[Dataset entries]
####################

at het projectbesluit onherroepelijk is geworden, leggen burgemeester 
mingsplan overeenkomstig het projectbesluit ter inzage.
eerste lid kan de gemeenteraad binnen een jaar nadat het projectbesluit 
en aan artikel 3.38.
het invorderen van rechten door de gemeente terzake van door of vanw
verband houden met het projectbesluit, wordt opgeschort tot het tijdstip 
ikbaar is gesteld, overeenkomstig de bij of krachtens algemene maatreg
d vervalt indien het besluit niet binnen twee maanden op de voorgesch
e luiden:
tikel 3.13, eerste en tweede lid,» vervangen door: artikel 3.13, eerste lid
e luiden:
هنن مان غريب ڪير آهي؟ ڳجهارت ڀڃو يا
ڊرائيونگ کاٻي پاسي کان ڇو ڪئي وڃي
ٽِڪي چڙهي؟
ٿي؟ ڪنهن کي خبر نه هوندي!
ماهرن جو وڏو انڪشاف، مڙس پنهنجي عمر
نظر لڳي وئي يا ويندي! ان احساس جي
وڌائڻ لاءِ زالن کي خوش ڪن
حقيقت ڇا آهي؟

####################

# TASK GOAL:
Reproduce every line of the records above, word for word and in the same order.

# EXERCISE SOLUTION:
at het projectbesluit onherroepelijk is geworden, leggen burgemeester 
mingsplan overeenkomstig het projectbesluit ter inzage.
eerste lid kan de gemeenteraad binnen een jaar nadat het projectbesluit 
en aan artikel 3.38.
het invorderen van rechten door de gemeente terzake van door of vanw
verband houden met het projectbesluit, wordt opgeschort tot het tijdstip 
ikbaar is gesteld, overeenkomstig de bij of krachtens algemene maatreg
d vervalt indien het besluit niet binnen twee maanden op de voorgesch
e luiden:
tikel 3.13, eerste en tweede lid,» vervangen door: artikel 3.13, eerste lid
e luiden:
هنن مان غريب ڪير آهي؟ ڳجهارت ڀڃو يا
ڊرائيونگ کاٻي پاسي کان ڇو ڪئي وڃي
ٽِڪي چڙهي؟
ٿي؟ ڪنهن کي خبر نه هوندي!
ماهرن جو وڏو انڪشاف، مڙس پنهنجي عمر
نظر لڳي وئي يا ويندي! ان احساس جي
وڌائڻ لاءِ زالن کي خوش ڪن
حقيقت ڇا آهي؟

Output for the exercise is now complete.